The heavy artillery bombardments of the last five days eased Wednesday at Nahr el-Bared camp, where the Lebanese army is pursuing a small group of militants aligned to Fatah al-Islam.
Over the past two days there have been reports that several militants have given up their weapons and turned themselves in to the mainstream Palestinian Fatah faction. Army officials say they have information the reports are true, but have not yet taken custody of any of the fighters.
Sporadic gunfire could be heard throughout the day, but the lull in major combat gave aid agencies an opportunity to evacuate more of the remaining Nahr el-Bared residents. International Committee of the Red Cross spokeswoman, Virginia De La Guardia:
"Today we managed to bring assistance to 25 people," she said. "We took them out from the camp. Most of them were children, women and elderly. Since Sunday we have managed to bring out around 72 people from Nahr el-Bared Camp."
She says concern continues to grow for the approximately 3,000 residents who remain in the camp amid the fighting.
"We are very concerned, because last time we were able to bring much-needed assistance such as food, water and medication, it was in the last days," she added. "So it is already two weeks now since the fighting broke out and we are very much concerned for the people who are still remaining trapped inside the camp."

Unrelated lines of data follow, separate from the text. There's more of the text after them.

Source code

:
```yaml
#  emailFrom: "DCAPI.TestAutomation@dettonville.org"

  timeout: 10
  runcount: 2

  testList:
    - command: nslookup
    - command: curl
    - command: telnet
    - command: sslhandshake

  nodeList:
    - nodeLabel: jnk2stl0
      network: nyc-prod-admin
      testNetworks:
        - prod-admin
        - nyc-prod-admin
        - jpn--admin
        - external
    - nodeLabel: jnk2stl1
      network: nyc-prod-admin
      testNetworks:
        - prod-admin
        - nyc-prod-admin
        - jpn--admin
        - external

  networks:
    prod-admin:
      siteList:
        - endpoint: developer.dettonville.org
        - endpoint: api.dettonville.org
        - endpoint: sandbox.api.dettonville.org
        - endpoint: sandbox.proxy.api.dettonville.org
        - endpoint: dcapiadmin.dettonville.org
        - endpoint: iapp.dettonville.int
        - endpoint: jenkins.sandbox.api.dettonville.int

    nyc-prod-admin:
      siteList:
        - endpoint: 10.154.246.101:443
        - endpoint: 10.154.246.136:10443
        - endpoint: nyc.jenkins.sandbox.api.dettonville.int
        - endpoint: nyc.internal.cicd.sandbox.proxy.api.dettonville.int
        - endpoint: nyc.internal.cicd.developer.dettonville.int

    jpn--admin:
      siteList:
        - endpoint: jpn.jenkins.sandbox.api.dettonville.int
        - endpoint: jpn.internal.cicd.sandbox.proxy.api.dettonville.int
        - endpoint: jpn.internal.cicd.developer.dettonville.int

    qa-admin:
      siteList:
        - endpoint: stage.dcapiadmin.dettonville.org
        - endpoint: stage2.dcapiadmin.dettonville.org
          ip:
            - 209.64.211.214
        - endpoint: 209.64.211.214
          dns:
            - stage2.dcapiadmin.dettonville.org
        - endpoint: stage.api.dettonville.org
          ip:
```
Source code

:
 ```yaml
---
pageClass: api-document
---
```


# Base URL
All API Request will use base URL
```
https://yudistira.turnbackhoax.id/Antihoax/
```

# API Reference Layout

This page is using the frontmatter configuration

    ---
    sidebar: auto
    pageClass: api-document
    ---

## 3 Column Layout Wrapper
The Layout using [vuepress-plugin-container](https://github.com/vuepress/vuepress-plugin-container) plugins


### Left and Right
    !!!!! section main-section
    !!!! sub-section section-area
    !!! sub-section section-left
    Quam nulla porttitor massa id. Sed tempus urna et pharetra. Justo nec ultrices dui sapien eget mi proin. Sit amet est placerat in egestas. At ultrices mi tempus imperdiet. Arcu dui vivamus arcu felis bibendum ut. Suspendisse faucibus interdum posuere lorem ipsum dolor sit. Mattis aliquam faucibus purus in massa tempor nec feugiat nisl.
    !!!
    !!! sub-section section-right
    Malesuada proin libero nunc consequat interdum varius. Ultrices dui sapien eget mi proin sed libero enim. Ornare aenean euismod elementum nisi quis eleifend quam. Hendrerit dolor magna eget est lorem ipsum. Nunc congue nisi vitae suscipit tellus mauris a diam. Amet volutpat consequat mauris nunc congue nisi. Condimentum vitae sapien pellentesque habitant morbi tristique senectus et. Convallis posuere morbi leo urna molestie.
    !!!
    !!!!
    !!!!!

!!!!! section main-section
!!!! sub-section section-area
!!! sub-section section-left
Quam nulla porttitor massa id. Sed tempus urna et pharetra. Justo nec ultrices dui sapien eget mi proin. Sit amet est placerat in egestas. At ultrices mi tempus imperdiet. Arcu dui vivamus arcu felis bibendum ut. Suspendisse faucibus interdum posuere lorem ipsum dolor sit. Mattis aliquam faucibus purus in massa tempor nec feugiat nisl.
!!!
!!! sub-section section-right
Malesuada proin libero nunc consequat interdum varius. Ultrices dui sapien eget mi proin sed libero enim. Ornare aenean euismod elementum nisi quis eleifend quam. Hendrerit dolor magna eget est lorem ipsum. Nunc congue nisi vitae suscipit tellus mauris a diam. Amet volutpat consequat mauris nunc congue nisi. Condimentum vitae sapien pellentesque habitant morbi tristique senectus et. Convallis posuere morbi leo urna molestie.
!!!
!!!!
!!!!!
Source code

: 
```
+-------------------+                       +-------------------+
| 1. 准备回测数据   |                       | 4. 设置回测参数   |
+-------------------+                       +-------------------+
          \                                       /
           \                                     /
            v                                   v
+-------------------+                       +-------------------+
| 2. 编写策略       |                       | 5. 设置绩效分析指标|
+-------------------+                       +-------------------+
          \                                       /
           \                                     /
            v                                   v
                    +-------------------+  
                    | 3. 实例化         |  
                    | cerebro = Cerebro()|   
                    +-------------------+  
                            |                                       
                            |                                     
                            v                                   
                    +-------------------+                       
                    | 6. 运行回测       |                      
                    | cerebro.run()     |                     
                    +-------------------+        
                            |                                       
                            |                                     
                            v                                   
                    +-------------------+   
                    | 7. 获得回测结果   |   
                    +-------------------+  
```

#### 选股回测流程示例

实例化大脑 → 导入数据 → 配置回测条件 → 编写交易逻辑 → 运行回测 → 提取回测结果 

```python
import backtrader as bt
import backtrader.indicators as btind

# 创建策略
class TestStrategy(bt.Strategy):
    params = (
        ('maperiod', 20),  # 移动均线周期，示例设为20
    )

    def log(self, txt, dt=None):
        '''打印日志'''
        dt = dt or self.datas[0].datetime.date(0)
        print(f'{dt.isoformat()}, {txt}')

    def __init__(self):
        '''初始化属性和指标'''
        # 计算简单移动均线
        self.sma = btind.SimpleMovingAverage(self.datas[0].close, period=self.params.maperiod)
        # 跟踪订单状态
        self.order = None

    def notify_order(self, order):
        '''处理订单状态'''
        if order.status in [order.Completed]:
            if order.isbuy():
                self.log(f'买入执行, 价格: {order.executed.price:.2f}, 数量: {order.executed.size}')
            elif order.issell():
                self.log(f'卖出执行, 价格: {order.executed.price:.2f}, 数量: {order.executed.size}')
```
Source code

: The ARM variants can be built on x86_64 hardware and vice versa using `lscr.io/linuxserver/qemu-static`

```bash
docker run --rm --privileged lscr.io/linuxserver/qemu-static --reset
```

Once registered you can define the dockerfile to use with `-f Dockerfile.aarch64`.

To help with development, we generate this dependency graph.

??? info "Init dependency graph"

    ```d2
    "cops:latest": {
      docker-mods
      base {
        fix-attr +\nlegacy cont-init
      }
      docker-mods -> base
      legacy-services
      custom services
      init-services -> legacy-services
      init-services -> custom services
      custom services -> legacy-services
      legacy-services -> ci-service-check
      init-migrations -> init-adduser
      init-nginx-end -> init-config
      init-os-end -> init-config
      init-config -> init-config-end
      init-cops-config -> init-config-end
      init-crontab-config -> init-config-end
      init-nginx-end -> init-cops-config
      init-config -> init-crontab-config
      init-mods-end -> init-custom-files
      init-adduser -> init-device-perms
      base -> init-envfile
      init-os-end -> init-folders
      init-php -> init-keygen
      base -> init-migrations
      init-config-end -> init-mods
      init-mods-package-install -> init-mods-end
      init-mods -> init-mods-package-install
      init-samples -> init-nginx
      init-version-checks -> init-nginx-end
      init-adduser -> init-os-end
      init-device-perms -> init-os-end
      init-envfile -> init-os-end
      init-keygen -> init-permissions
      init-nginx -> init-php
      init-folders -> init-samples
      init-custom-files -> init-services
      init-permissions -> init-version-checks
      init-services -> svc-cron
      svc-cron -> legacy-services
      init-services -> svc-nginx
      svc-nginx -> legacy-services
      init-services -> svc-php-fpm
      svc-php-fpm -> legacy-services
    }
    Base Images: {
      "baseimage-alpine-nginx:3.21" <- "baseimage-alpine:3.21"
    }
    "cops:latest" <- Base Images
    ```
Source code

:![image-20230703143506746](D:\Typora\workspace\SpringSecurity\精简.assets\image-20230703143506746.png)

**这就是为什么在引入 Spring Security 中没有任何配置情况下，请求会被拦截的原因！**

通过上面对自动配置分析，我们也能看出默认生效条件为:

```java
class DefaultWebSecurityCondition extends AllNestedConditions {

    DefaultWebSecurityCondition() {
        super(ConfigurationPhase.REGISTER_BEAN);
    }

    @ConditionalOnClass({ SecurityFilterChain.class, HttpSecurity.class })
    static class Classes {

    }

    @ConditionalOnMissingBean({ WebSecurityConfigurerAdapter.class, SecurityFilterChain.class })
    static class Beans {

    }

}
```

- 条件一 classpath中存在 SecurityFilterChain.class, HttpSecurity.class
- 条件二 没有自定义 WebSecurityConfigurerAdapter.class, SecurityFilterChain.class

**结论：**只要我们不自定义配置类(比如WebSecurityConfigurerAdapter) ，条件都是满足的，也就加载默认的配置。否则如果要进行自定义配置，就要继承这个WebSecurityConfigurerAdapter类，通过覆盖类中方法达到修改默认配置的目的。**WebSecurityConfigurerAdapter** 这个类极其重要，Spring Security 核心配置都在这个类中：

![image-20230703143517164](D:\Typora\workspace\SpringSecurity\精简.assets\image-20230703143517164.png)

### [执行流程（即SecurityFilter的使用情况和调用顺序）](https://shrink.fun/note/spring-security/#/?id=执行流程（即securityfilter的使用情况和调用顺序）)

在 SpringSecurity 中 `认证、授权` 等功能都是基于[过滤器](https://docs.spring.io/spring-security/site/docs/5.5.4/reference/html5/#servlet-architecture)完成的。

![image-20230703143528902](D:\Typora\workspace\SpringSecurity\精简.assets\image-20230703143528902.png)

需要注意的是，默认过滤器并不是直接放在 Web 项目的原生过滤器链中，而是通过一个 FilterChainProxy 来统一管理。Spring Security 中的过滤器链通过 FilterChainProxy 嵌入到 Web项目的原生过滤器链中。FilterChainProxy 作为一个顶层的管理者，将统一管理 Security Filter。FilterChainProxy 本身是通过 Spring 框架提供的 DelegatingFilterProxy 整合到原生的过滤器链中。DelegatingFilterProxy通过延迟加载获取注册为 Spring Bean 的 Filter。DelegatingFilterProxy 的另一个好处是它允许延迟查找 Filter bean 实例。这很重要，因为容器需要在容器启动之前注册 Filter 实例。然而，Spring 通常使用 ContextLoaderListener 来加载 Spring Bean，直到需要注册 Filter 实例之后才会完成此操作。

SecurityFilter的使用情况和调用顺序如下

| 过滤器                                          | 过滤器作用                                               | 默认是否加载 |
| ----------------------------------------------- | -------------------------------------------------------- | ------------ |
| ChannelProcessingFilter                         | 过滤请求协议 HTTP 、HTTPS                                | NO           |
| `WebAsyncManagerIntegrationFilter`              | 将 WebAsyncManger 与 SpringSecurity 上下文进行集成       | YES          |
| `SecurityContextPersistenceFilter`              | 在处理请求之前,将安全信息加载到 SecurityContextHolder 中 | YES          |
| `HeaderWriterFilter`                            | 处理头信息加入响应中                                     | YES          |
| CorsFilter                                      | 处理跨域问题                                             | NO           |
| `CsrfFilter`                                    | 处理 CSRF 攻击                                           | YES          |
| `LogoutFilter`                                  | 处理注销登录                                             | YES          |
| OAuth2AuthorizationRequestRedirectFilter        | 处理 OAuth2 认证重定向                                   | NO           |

Meanwhile, in the southern coastal city of Tyre, explosives experts dismantled a bomb found near a popular public beach.
Since fighting began at Nahr el-Bared, four bombs have exploded in the Beirut area, killing one person and injuring several others, rattling an already anxious public.
And at Lebanon's biggest Palestinian refugee camp, Ein el-Hilweh, calm held on Wednesday.
The camp, near the southern city of Sidon, saw clashes Sunday night and into Monday between the army and Islamic militants from a group sympathetic to Fatah al-Islam. The fighting raised fears the violence could spread from Nahr el-Bared to one or more Lebanon's 11 other Palestinian refugee camps.
But at Ein al-Hilweh, a Palestinian security force patrolled two neighborhoods to prevent a renewal of the clashes, which left two soldiers and two militants dead.
At least 45 Lebanese soldiers and an unconfirmed number of militants have been killed since the fighting began at Nahr el-Bared last month. An estimated 20 civilians have also been killed in the fighting.